Banks agree to fund Tube line to Docklands
THE pounds 1.7bn project to extend the Jubilee underground line to the London Docklands looks like being saved, writes Jason Nisse. The Government has been offered the deal it wanted by bankers.
Six of the 11 banks that lent more than pounds 600m to the failed Canary Wharf project agreed yesterday to provide pounds 400m towards the cost of the extension.
The Department of Transport is not expected to make a statement before the Chancellor's Autumn Statement. However, Steven Norris, the minister for transport in London, said this week that he was keen for the Jubilee Line project to go ahead.
London Underground, which has committed pounds 200m to the project, estimates it would create 12,000 jobs. Work can start within a month of any government agreement. London Underground would move its engineering department, employing 2,000 people, to Canary Wharf if the line was built.

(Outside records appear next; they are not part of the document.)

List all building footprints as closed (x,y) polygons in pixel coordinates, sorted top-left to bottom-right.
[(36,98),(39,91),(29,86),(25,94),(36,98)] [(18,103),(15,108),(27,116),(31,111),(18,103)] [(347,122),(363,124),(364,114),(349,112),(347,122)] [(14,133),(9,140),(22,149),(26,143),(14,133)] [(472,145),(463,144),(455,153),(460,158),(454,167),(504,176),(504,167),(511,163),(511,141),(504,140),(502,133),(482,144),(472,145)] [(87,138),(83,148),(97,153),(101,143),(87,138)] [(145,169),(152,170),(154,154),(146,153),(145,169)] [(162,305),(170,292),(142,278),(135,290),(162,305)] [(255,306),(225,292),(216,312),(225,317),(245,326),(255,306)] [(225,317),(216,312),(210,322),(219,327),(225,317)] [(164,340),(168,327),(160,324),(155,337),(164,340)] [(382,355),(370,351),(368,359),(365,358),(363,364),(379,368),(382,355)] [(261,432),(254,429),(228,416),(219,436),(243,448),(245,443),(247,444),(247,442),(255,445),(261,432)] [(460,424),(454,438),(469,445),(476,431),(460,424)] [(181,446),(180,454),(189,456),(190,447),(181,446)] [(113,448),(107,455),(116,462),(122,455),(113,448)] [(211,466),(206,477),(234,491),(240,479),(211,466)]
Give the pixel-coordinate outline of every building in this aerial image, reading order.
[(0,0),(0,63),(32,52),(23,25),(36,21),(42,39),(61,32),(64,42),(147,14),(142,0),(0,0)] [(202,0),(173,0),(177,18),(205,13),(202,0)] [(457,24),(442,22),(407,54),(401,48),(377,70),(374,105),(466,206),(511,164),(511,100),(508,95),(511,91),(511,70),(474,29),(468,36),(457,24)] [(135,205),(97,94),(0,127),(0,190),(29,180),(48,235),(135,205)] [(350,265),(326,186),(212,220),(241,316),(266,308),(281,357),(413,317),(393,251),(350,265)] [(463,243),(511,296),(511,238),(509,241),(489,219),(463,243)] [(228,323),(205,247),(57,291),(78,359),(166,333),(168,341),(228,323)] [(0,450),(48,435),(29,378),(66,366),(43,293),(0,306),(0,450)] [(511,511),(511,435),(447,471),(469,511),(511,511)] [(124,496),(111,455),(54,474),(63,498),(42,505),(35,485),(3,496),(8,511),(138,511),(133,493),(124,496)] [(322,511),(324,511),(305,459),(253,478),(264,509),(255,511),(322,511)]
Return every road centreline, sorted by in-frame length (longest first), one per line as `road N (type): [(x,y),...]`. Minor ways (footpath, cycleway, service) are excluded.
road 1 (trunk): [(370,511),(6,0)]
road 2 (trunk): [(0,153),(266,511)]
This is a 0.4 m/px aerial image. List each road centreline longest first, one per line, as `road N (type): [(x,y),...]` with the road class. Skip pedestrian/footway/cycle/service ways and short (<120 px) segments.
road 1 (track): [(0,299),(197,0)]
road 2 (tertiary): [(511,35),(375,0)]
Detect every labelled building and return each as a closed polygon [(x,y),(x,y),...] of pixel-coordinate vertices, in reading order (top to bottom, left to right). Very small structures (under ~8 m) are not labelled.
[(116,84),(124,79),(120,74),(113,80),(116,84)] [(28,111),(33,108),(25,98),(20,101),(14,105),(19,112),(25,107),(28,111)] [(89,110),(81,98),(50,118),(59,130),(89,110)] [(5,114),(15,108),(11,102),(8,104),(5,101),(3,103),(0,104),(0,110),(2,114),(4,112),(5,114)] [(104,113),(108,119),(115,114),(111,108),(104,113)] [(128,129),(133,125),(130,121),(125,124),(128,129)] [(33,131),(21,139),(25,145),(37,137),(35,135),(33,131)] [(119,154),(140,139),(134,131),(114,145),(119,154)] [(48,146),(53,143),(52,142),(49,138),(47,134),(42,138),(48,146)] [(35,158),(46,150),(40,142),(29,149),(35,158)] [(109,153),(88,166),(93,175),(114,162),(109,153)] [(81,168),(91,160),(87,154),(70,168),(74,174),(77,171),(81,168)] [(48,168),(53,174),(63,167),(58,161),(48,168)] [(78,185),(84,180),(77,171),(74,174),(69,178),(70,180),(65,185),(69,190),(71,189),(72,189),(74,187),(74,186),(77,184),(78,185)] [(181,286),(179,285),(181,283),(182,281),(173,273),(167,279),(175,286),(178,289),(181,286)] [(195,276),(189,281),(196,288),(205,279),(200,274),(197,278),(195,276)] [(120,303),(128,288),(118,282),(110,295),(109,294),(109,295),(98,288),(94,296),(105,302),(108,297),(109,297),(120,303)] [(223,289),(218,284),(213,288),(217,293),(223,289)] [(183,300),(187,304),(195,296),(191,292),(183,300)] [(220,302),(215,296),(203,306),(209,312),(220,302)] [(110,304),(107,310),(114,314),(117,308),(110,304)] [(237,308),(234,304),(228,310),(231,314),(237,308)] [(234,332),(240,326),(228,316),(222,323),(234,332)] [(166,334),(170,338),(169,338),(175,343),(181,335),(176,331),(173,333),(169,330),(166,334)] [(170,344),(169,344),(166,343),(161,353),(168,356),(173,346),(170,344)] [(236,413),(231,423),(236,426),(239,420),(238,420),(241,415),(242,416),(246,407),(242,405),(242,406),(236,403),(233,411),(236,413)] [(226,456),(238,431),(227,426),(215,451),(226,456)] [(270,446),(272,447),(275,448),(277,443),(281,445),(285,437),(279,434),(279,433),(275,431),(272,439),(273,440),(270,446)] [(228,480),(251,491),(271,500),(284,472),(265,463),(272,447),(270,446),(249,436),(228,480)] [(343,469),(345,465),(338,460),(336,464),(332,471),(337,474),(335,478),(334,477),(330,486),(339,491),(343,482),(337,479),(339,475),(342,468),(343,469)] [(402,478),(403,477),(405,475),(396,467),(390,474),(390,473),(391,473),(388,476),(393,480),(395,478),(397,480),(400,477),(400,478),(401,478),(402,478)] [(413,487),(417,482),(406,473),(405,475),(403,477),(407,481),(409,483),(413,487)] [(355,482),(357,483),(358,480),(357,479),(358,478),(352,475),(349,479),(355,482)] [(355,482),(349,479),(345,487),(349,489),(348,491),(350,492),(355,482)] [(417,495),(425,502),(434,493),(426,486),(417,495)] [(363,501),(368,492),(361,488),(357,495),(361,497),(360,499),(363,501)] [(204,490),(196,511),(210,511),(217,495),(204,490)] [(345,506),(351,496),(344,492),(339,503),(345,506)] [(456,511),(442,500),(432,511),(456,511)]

The banks - Barclays, Lloyds, Credit Lyonnais, Credit Suisse, Commerzbank and Kansallis-Osake-Pankki - agreed to provide pounds 100m immediately and pounds 300m over 30 years, as originally offered by Canary Wharf's developers, Olympia & York.
The banking consortium had previously made the contribution conditional on 2,500 civil servants being moved to Canary Wharf.
The extra money will increase the banks' exposure to Canary Wharf and they will take extra charges over properties there.